## [YOUR INSTRUCTIONS]
Copy out the entries below exactly as they stand, but only from the line containing "İptal ve İade Şartları" through the line containing "அதேபோல மொடையூர் கிராமத்தைச்".

───── INFORMATION PROVIDED

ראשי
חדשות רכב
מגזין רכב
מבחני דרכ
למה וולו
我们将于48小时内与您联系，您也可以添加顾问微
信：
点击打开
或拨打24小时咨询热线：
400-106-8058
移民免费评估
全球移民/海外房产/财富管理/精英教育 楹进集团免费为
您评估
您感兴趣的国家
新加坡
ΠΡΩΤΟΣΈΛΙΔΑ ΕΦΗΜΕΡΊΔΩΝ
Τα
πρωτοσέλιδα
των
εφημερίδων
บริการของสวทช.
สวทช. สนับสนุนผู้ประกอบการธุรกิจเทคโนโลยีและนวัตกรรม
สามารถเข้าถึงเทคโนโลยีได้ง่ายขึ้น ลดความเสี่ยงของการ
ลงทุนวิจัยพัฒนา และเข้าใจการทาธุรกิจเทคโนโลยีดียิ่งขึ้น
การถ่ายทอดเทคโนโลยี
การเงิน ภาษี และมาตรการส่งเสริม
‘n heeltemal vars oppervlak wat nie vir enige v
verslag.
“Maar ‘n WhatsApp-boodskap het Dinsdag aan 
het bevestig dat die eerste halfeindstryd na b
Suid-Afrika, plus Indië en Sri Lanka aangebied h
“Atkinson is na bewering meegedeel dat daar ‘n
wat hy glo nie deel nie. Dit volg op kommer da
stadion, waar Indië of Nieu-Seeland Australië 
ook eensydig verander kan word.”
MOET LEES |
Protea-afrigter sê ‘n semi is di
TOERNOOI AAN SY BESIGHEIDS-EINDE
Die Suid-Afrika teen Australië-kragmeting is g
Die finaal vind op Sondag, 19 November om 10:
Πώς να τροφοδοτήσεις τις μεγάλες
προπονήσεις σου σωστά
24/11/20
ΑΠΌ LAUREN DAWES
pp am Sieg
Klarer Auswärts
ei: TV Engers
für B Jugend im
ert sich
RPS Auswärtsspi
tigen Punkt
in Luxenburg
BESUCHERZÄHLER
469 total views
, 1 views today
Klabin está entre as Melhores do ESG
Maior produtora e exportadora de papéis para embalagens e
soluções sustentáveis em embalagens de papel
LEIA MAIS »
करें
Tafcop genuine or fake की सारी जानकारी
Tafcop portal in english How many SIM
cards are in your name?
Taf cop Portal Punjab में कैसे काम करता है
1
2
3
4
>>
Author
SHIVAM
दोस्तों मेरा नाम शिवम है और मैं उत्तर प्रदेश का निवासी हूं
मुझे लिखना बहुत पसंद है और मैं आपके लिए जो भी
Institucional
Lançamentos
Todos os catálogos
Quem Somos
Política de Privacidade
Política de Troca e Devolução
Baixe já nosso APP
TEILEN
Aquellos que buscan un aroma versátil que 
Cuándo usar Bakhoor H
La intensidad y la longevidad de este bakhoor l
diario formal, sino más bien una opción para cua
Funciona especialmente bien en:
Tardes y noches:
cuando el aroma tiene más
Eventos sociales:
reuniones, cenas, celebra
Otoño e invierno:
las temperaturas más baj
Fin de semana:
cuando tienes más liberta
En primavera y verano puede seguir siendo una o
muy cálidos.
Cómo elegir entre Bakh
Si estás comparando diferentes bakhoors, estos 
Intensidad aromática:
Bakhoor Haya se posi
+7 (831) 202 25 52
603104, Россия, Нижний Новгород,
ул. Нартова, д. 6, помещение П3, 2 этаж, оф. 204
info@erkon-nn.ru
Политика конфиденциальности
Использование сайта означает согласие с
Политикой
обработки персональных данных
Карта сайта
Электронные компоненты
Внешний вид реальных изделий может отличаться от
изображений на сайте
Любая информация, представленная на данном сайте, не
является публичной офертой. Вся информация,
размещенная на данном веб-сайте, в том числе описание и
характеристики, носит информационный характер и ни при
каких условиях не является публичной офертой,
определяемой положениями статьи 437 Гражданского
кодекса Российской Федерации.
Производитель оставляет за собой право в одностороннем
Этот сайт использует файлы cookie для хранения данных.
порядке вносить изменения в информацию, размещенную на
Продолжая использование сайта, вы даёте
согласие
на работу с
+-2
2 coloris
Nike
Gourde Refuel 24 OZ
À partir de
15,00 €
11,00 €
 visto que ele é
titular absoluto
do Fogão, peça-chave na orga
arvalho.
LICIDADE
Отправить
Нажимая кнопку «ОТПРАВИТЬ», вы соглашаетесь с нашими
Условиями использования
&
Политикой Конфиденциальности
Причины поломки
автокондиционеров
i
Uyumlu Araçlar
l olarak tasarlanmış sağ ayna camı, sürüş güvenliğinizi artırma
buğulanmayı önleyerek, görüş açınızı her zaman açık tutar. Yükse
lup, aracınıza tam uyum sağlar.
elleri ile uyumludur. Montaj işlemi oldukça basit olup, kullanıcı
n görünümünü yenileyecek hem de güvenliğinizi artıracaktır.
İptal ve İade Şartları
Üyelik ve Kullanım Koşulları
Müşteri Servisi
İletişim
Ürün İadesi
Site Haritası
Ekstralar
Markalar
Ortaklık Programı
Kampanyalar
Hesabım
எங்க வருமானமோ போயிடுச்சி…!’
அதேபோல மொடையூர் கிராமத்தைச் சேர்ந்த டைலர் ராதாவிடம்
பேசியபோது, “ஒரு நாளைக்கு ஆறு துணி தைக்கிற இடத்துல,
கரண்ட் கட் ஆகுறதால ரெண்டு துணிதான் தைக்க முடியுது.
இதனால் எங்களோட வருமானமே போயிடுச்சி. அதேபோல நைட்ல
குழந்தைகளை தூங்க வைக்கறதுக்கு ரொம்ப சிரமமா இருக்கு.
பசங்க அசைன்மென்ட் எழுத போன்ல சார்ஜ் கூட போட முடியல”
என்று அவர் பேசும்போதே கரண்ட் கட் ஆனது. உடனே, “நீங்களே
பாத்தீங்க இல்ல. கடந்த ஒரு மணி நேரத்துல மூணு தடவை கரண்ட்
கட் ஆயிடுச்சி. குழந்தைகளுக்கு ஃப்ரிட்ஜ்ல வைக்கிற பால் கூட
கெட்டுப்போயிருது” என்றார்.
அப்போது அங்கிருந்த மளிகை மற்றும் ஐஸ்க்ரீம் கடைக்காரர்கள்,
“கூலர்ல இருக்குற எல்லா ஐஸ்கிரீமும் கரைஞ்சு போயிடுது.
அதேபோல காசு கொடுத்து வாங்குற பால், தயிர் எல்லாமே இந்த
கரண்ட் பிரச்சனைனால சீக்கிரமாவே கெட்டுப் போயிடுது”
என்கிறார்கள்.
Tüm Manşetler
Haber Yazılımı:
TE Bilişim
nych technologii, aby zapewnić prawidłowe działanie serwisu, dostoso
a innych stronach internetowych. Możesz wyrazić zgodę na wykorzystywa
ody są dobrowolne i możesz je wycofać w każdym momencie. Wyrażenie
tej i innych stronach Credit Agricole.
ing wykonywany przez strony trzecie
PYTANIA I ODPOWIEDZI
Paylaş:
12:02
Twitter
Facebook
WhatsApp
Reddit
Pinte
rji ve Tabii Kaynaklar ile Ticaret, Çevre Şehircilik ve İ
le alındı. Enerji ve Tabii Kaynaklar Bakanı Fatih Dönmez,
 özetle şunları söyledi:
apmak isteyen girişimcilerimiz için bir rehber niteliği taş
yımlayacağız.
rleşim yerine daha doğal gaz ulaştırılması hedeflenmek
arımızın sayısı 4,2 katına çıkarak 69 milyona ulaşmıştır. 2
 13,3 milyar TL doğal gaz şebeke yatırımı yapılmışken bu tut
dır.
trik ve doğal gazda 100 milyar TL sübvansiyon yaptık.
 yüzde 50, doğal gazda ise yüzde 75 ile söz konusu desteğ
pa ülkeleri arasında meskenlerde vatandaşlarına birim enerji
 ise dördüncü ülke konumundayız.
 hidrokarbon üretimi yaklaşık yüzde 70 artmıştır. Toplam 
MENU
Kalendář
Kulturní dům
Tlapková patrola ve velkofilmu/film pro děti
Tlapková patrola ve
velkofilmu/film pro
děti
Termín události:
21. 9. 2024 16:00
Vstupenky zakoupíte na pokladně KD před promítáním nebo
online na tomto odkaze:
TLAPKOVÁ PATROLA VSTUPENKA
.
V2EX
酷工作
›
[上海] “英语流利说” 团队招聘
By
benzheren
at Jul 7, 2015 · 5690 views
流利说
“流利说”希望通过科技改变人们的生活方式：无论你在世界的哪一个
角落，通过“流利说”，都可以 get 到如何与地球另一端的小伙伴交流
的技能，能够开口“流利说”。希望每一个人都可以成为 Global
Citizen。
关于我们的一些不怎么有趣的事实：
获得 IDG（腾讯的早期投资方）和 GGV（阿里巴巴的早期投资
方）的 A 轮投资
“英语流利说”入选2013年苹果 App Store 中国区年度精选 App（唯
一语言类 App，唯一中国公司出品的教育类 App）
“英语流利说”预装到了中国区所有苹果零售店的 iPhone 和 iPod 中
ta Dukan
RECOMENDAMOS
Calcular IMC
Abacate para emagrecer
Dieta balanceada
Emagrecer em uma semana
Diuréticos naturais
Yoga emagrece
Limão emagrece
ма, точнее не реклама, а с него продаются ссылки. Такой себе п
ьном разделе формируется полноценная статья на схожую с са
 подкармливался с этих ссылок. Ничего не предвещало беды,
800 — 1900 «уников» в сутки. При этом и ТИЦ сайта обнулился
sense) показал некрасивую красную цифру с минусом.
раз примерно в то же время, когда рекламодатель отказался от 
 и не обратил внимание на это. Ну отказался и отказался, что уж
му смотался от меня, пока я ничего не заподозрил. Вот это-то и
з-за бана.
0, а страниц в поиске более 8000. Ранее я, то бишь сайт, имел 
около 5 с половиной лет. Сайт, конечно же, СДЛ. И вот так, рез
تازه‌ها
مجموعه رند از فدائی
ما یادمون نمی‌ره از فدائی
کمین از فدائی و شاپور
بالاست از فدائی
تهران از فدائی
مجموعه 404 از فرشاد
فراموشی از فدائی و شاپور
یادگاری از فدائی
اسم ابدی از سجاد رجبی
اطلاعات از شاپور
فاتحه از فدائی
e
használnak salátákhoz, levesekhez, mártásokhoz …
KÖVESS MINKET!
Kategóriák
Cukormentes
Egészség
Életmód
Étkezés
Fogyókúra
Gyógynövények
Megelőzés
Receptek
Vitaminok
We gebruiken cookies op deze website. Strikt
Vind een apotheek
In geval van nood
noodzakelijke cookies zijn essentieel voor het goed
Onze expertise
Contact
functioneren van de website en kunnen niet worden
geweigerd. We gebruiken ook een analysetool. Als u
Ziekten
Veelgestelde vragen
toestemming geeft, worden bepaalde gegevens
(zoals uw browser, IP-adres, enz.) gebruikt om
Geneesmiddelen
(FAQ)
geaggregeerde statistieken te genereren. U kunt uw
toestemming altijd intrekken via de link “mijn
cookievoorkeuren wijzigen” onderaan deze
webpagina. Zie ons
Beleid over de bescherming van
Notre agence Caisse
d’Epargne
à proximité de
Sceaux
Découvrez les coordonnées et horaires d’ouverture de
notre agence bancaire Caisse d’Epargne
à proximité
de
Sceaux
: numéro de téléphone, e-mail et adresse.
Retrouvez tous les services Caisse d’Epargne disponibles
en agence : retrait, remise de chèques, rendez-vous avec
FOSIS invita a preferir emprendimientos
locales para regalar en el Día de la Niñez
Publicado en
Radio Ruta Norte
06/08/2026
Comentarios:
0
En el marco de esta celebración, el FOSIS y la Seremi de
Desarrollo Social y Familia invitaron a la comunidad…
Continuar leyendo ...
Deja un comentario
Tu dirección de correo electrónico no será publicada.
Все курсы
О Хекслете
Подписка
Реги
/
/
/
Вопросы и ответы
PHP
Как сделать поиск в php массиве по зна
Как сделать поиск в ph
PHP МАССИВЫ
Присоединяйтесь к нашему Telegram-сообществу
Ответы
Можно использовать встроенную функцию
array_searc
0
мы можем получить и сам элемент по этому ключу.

──────────

## [RESPONSE TO THIS EXERCISE]
İptal ve İade Şartları
Üyelik ve Kullanım Koşulları
Müşteri Servisi
İletişim
Ürün İadesi
Site Haritası
Ekstralar
Markalar
Ortaklık Programı
Kampanyalar
Hesabım
எங்க வருமானமோ போயிடுச்சி…!’
அதேபோல மொடையூர் கிராமத்தைச் சேர்ந்த டைலர் ராதாவிடம்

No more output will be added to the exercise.